# Prompt:
Without any pictures, restate the full set of records below exactly.

(Material for this exercise begins)

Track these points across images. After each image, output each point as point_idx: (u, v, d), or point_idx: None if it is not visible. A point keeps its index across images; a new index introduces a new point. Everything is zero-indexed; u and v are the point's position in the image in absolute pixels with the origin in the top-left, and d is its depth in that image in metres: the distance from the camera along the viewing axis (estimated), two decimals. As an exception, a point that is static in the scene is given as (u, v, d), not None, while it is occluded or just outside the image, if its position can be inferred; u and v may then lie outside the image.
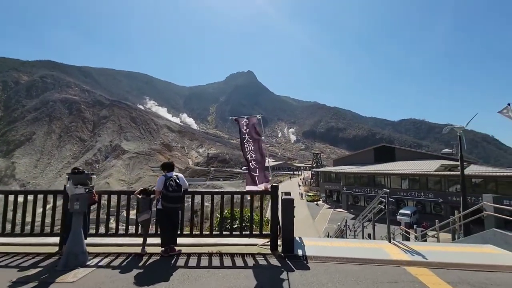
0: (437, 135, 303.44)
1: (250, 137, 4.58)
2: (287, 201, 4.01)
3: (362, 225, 6.88)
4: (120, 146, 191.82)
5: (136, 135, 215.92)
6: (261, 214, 4.57)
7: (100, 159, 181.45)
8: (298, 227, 31.85)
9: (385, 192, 4.84)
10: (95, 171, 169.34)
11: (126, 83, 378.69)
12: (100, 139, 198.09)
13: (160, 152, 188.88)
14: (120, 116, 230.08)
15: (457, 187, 32.29)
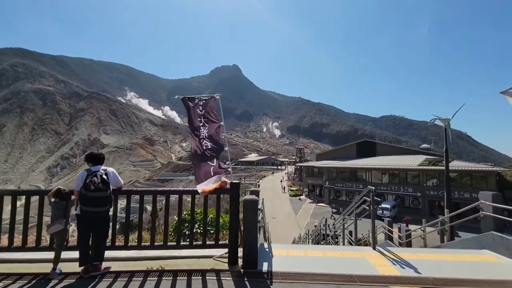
0: (415, 131, 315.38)
1: (206, 120, 3.65)
2: (250, 202, 3.15)
3: (343, 226, 6.16)
4: (99, 140, 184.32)
5: (116, 129, 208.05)
6: (217, 218, 3.66)
7: (77, 153, 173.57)
8: (280, 223, 31.44)
9: (370, 190, 4.09)
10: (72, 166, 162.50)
11: (105, 74, 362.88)
12: (78, 133, 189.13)
13: (141, 146, 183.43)
14: (99, 108, 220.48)
15: (434, 181, 33.04)
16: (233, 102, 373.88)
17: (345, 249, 3.91)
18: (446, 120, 8.35)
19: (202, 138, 3.59)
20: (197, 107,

(Material for this exercise ends)

# Exercise answer:
Track these points across images. After each image, output each point as point_idx: (u, v, d), or point_idx: None if it is not visible. A point keeps its index across images; a new index introduces a new point. Everything is zero-indexed; u and v are the point's position in the image in absolute pixels with the origin in the top-left, and d is its depth in that image in metres: the distance from the camera along the viewing axis (estimated), two decimals. As an exception, a point that is static in the scene is given as (u, v, d), not None, while it is occluded or just outside the image, if its position can be inferred; u and v may then lie outside the image.
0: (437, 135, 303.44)
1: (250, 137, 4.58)
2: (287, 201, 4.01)
3: (362, 225, 6.88)
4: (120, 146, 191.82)
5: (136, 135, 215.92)
6: (261, 214, 4.57)
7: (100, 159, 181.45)
8: (298, 227, 31.85)
9: (385, 192, 4.84)
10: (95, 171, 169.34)
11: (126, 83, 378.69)
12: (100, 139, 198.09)
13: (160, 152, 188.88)
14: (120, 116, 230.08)
15: (457, 187, 32.29)
0: (415, 131, 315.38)
1: (206, 120, 3.65)
2: (250, 202, 3.15)
3: (343, 226, 6.16)
4: (99, 140, 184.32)
5: (116, 129, 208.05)
6: (217, 218, 3.66)
7: (77, 153, 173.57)
8: (280, 223, 31.44)
9: (370, 190, 4.09)
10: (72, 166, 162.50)
11: (105, 74, 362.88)
12: (78, 133, 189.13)
13: (141, 146, 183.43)
14: (99, 108, 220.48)
15: (434, 181, 33.04)
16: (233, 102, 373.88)
17: (345, 249, 3.91)
18: (446, 120, 8.35)
19: (202, 138, 3.59)
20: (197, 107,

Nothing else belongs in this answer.